*AIM OF THE TASK*: Please repeat the entries word for word and keep the images out.
=== INPUT MATERIAL ===
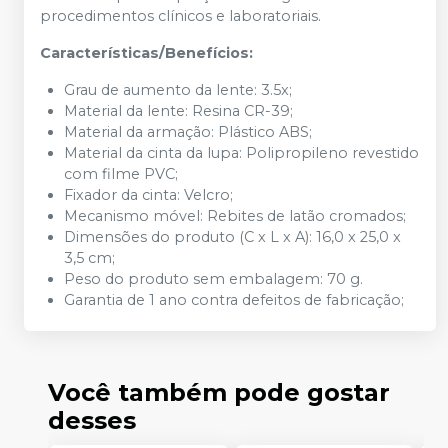
procedimentos clínicos e laboratoriais.
Características/Benefícios:
Grau de aumento da lente: 3.5x;
Material da lente: Resina CR-39;
Material da armação: Plástico ABS;
Material da cinta da lupa: Polipropileno revestido
com filme PVC;
Fixador da cinta: Velcro;
Mecanismo móvel: Rebites de latão cromados;
Dimensões do produto (C x L x A): 16,0 x 25,0 x
3,5 cm;
Peso do produto sem embalagem: 70 g.
Garantia de 1 ano contra defeitos de fabricação;
Você também pode gostar
desses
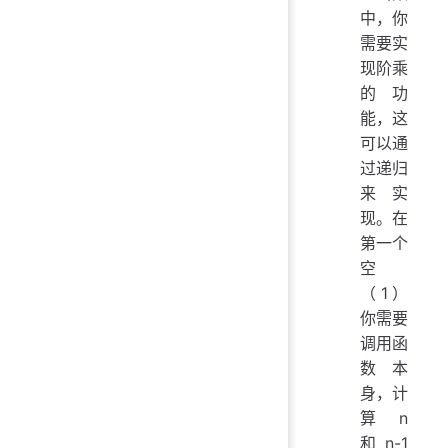
中，你
需要实
现阶乘
的功
能，这
可以通
过递归
来实
现。在
第一个
空
（1）
你需要
调用函
数本
身，计
算 n
和 n-1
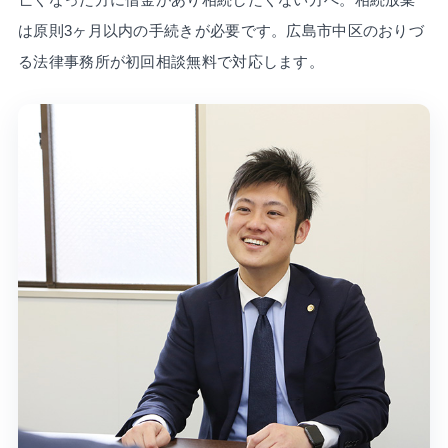
は原則3ヶ月以内の手続きが必要です。広島市中区のおりづ
る法律事務所が初回相談無料で対応します。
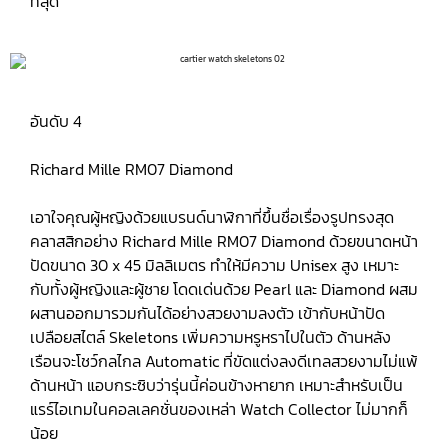
ที่สุด
อันดับ 4
Richard Mille RM07 Diamond
เอาใจคุณผู้หญิงด้วยแบรนด์นาฬิกาที่ขึ้นชื่อเรื่องรูปทรงสุด
คลาสสิกอย่าง Richard Mille RM07 Diamond ด้วยขนาดหน้า
ปัดขนาด 30 x 45 มิลลิเมตร ทำให้มีความ Unisex สูง เหมาะ
กับทั้งผู้หญิงและผู้ชาย โดดเด่นด้วย Pearl และ Diamond ผสม
ผสานออกมารวมกันได้อย่างสวยงามลงตัว เข้ากับหน้าปัด
เปลือยสไตล์ Skeletons เพิ่มความหรูหราไปในตัว ด้านหลัง
เรือนจะโชว์กลไกล Automatic ที่ขัดแต่งลงดีเทลสวยงามไม่แพ้
ด้านหน้า แอบกระซิบว่ารุ่นนี้ค่อนข้างหายาก เหมาะสำหรับเป็น
แรร์ไอเทมในคอลเลคชั่นของเหล่า Watch Collector ไม่มากก็
น้อย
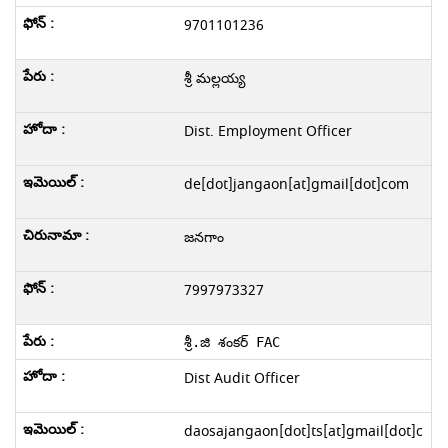
9701101236
శ్రీ మల్లయ్య
Dist. Employment Officer
de[dot]jangaon[at]gmail[dot]com
జనగాం
7997973327
శ్రీ.జి శంకర్ FAC
Dist Audit Officer
daosajangaon[dot]ts[at]gmail[dot]c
===
*OUTPUT FOR THIS TASK*:
procedimentos clínicos e laboratoriais.
Características/Benefícios:
Grau de aumento da lente: 3.5x;
Material da lente: Resina CR-39;
Material da armação: Plástico ABS;
Material da cinta da lupa: Polipropileno revestido
com filme PVC;
Fixador da cinta: Velcro;
Mecanismo móvel: Rebites de latão cromados;
Dimensões do produto (C x L x A): 16,0 x 25,0 x
3,5 cm;
Peso do produto sem embalagem: 70 g.
Garantia de 1 ano contra defeitos de fabricação;
Você também pode gostar
desses
中，你
需要实
现阶乘
的功
能，这
可以通
过递归
来实
现。在
第一个
空
（1）
你需要
调用函
数本
身，计
算 n
和 n-1
は原則3ヶ月以内の手続きが必要です。広島市中区のおりづ
る法律事務所が初回相談無料で対応します。
ที่สุด
อันดับ 4
Richard Mille RM07 Diamond
เอาใจคุณผู้หญิงด้วยแบรนด์นาฬิกาที่ขึ้นชื่อเรื่องรูปทรงสุด
คลาสสิกอย่าง Richard Mille RM07 Diamond ด้วยขนาดหน้า
ปัดขนาด 30 x 45 มิลลิเมตร ทำให้มีความ Unisex สูง เหมาะ
กับทั้งผู้หญิงและผู้ชาย โดดเด่นด้วย Pearl และ Diamond ผสม
ผสานออกมารวมกันได้อย่างสวยงามลงตัว เข้ากับหน้าปัด
เปลือยสไตล์ Skeletons เพิ่มความหรูหราไปในตัว ด้านหลัง
เรือนจะโชว์กลไกล Automatic ที่ขัดแต่งลงดีเทลสวยงามไม่แพ้
ด้านหน้า แอบกระซิบว่ารุ่นนี้ค่อนข้างหายาก เหมาะสำหรับเป็น
แรร์ไอเทมในคอลเลคชั่นของเหล่า Watch Collector ไม่มากก็
น้อย
9701101236
శ్రీ మల్లయ్య
Dist. Employment Officer
de[dot]jangaon[at]gmail[dot]com
జనగాం
7997973327
శ్రీ.జి శంకర్ FAC
Dist Audit Officer
daosajangaon[dot]ts[at]gmail[dot]c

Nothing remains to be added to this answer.